Los fallos de protocolo no deberían llevar a la confusión. Son anécdotas -significativas si se quiere, pero anécdotas- que forman parte del paisaje mediático y poco más. Sin embargo, tras el minuto de gloria inicial con la formación del primer gobierno -un ejecutivo que sorprendió por su audacia-, una cadena de errores e improvisaciones ha ido deteriorando la figura de Pedro Sánchez. Como en un PowerPoint, el relato del presidente hace suyo el discurso duro de la corrección política, que utiliza como cronómetro del marketing. Todo sirve para el minutero electoral, en una campaña que busca movilizar el voto aunque sea a costa de sacrificar algunos intereses generales. Es lo que ha sucedido con el pacto firmado por la izquierda sobre unos Presupuestos Generales del Estado que apenas ofrecen soluciones a los problemas reales del país.

Con la economía global anunciando un primer giro a la baja -los vientos de cola ya no son tan favorables, el petróleo y los tipos de interés se posicionan al alza, y apunta la amenaza de una guerra comercial-, no deja de sorprender que el gobierno socialista opte por impulsar medidas muy costosas para el erario público y seguramente poco eficaces. El incremento impositivo -de casi seis mil millones de euros- exacerba la presión sobre las clases medias, mientras que el potente estímulo presupuestario implica una inyección de esteroides fiscales a corto plazo que supondrá mayores dificultades de ajuste a la larga. Es dudoso que Bruselas acepte este envite, pero tal vez lo haga si pensamos en los múltiples frentes que tiene abiertos la Unión, empezando por el desafío que ha lanzado Italia con sus presupuestos. Más urgente, y seguramente más grave, parece la subida prevista para el Salario Mínimo Interprofesional (SMI) de un 22% en 2019, con un 15% adicional en 2020. Es más urgente (y más grave), porque sus implicaciones no son estrictamente las que plantea la justicia redistributiva -¿quién puede estar en contra de subir de los salarios más bajos?-, sino las de la propia estructura económica nacional, aquejada por un paro estructural feroz, sobre todo en algunas regiones de España y entre algunos segmentos sociales (jóvenes, parados de larga duración, etc.). Estos grupos necesitan inserción laboral y estabilidad, y por supuesto políticas públicas que les permitan complementar un sueldo demasiado bajo. Dicho de otro modo, incrementar las cargas laborales a las empresas no ayuda a reducir al paro, que es -debería ser- una auténtica prioridad para el Gobierno.

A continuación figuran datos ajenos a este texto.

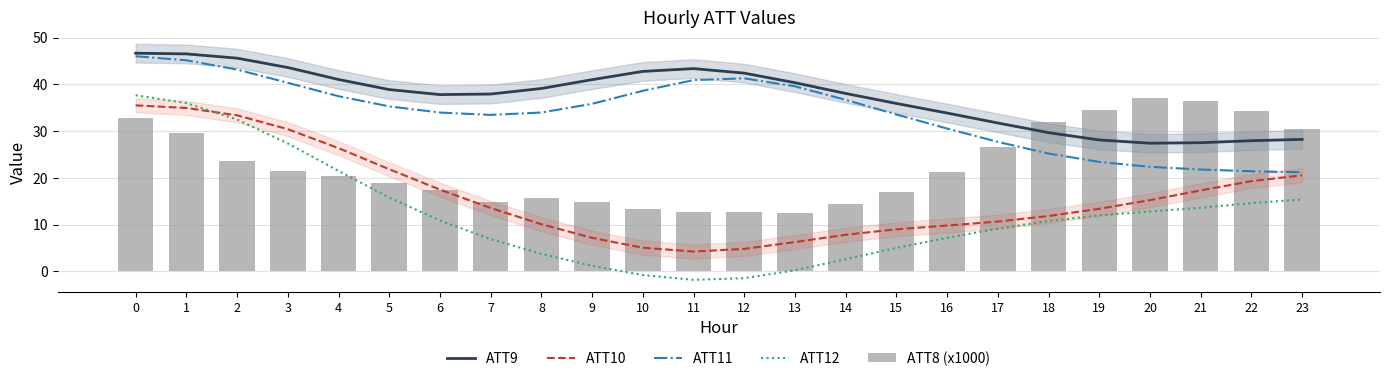

Which series has the largest total across all categories?

ATT9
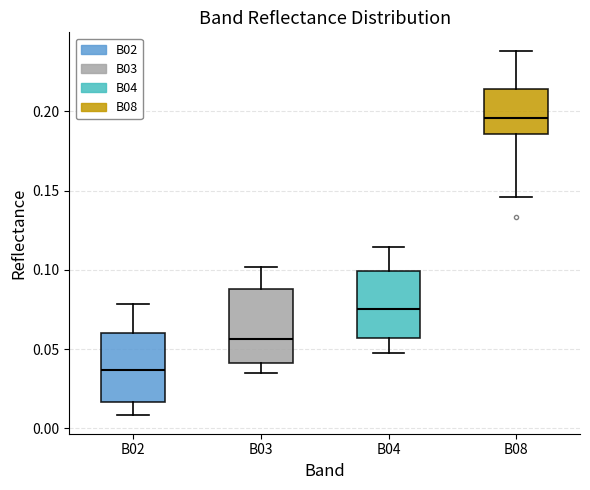

Reading left to right, transcribe this box plot: for each box, give where its median line is, the range the box spans, and where its two whiskers end, as read against the y-axis. The values are not printed on the chart, so give them approximately, as read against the axis.

B02: median 0.035, box 0.015 to 0.060, whiskers 0.010 to 0.080
B03: median 0.055, box 0.040 to 0.090, whiskers 0.035 to 0.100
B04: median 0.075, box 0.055 to 0.100, whiskers 0.045 to 0.115
B08: median 0.195, box 0.185 to 0.215, whiskers 0.145 to 0.240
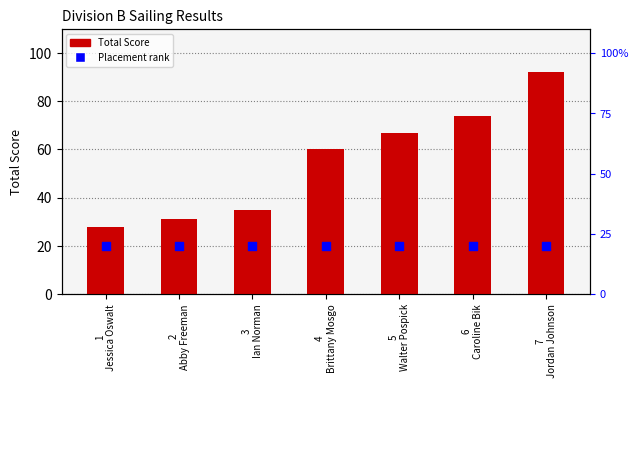

What are all the series names shown in the legend?

Total Score, Placement rank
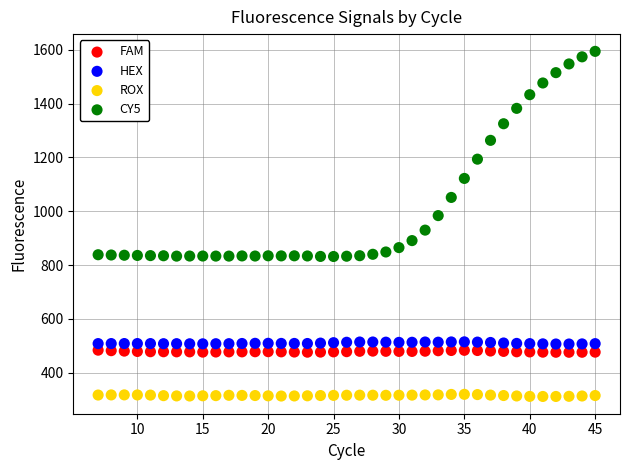

What are all the series names shown in the legend?

FAM, HEX, ROX, CY5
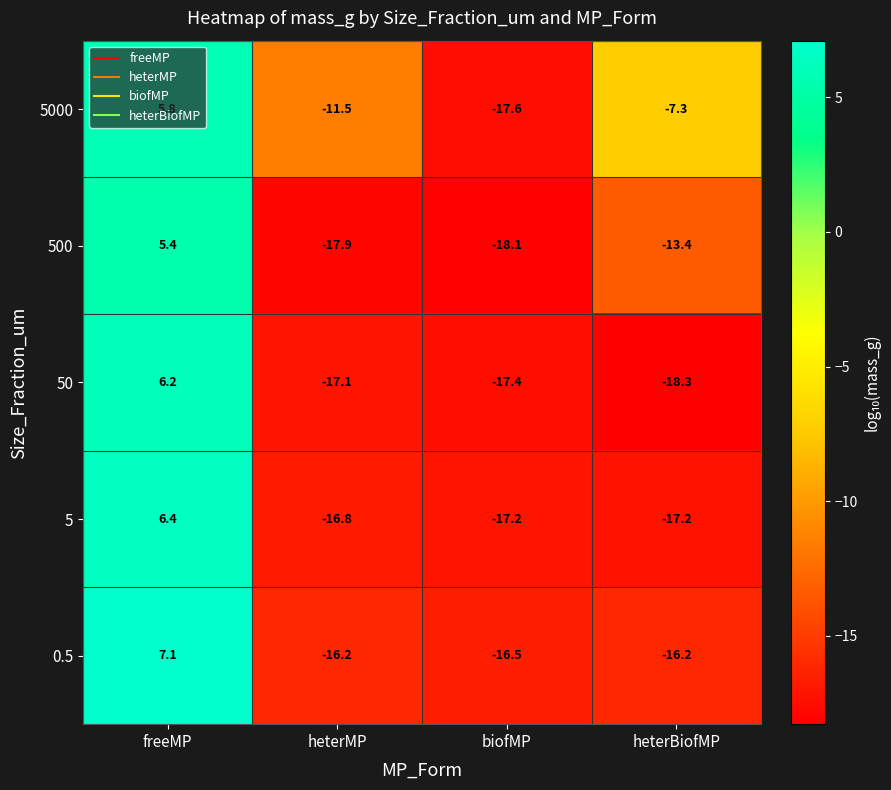

What is the sum of the 5 values at biofMP and freeMP?

-10.8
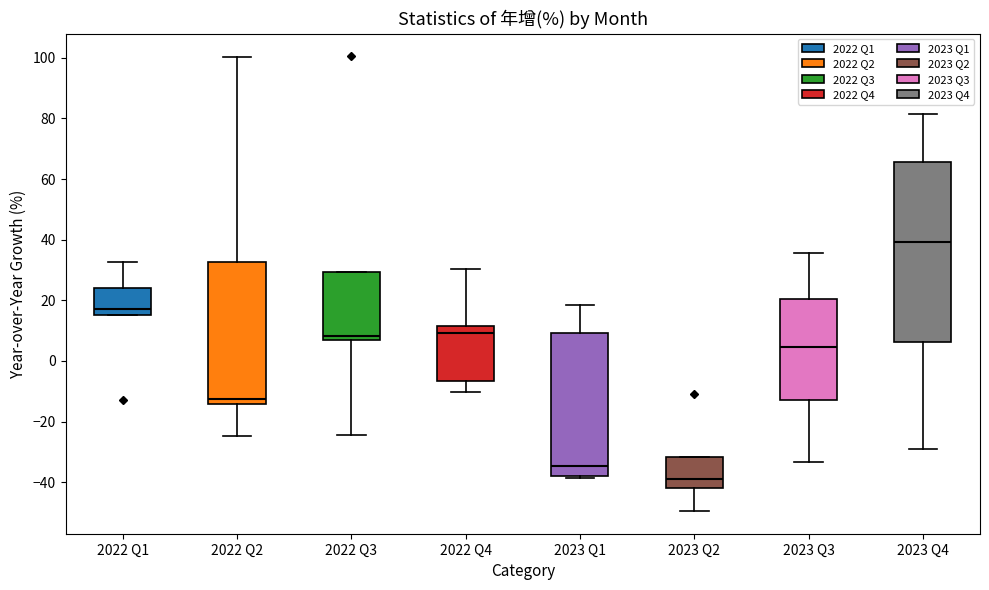

Where does the median line of the box for 2023 Q2 sit on the y-axis? The values are not printed on the chart, so give them approximately, as read against the axis.

-40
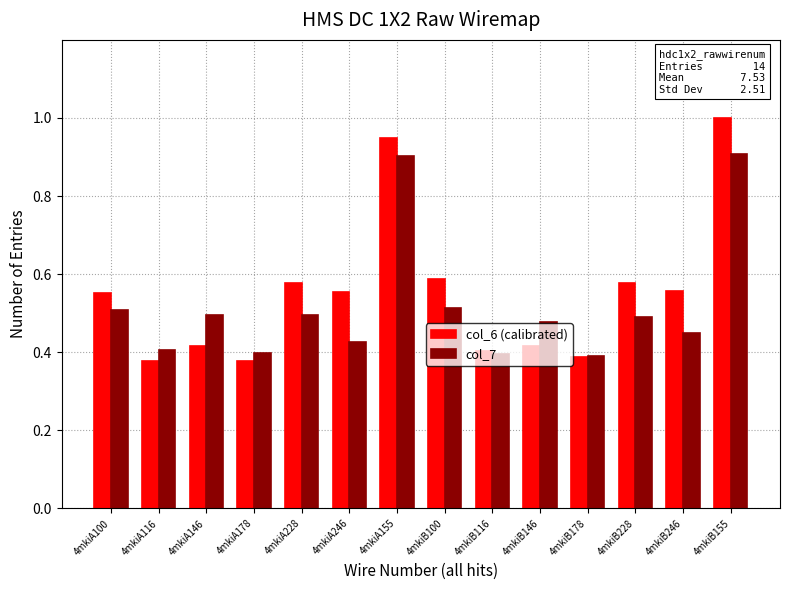

What is the label of the 4th bar from the left?

4mkiA178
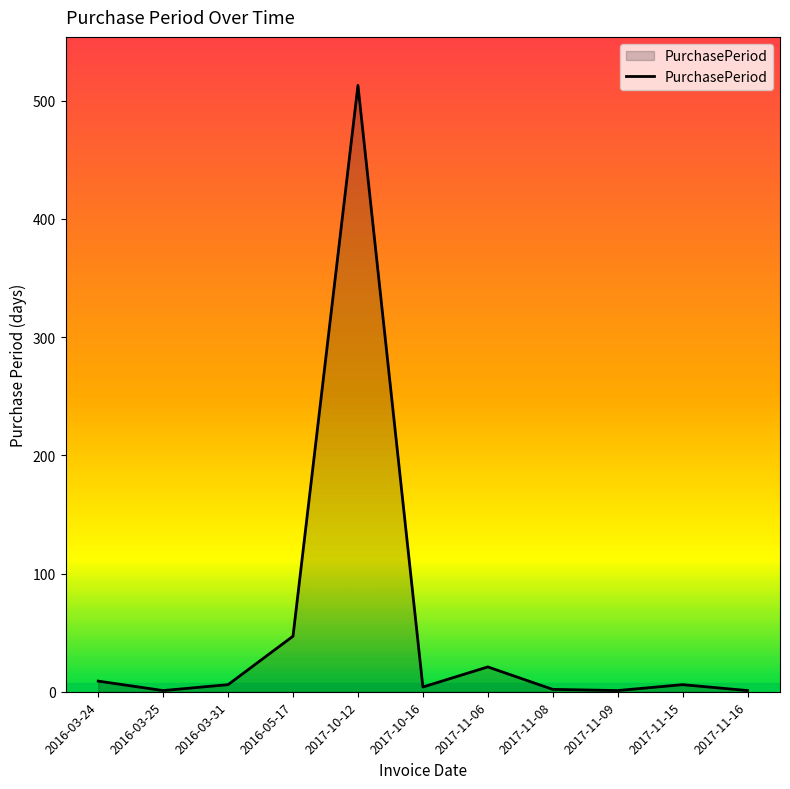

What is the difference between the maximum and minimum values?

512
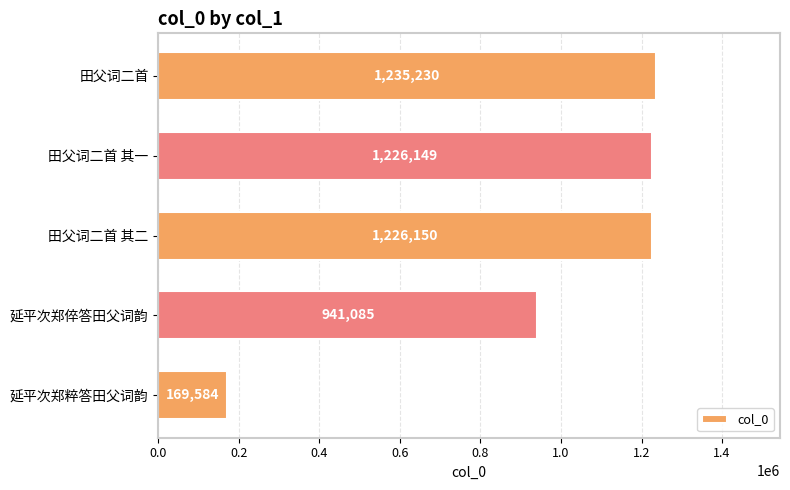

Reading top to bottom, extract all data points from this chart.

田父词二首=1235230	田父词二首 其一=1226149	田父词二首 其二=1226150	延平次郑倅答田父词韵=941085	延平次郑粹答田父词韵=169584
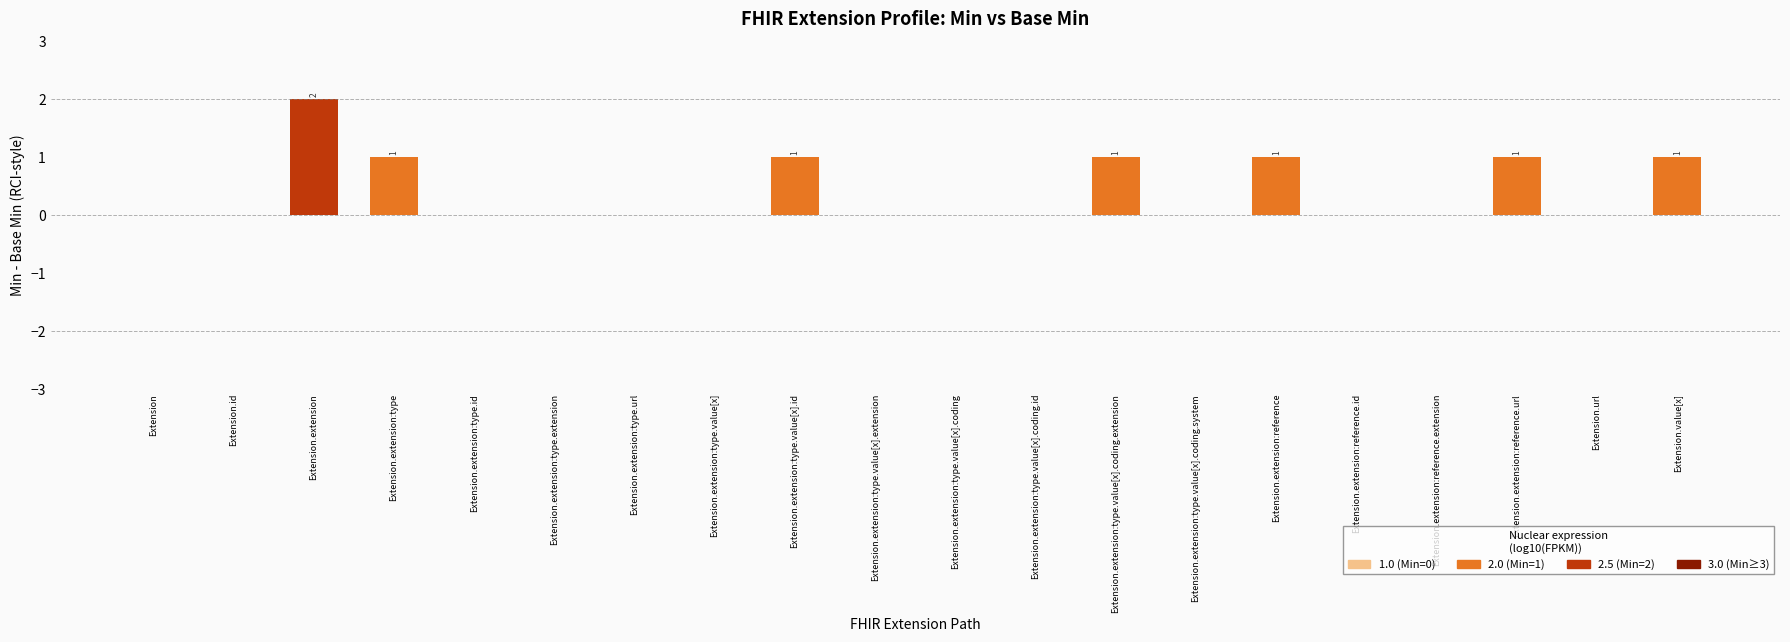

Reading right to left, what are all the values shown in this chart?

1	0	1	0	0	1	0	1	0	0	0	1	0	0	0	0	1	2	0	0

No es la única medida que rema a favor de la opinión pública pero que va en contra de una mayor cohesión social a largo plazo. Indiciar de nuevo las pensiones públicas, por ejemplo, detrae recursos imprescindibles para las familias jóvenes -como combatir la pobreza infantil-, además de deteriorar aún más los delicados equilibrios de la Seguridad Social. O la discutible intervención pública en el mercado del alquiler, que suele tender a reducir la oferta existente en lugar de ampliarla. Por no hablar de la imprescindible liberalización de los colegios profesionales, que permanecen ahí ajenos a cualquier reforma, anclados en estructuras anacrónicas.

Llevamos cerca de cuatro años -tras los duros ajustes exigidos por Bruselas en el epicentro de la crisis de deuda soberana- pensando más en lo inmediato que en el futuro. A veces conviene que sea así. Pero no siempre. No, desde luego, ahora, con el lobo del populismo y del enfriamiento económico acechando sobre Europa.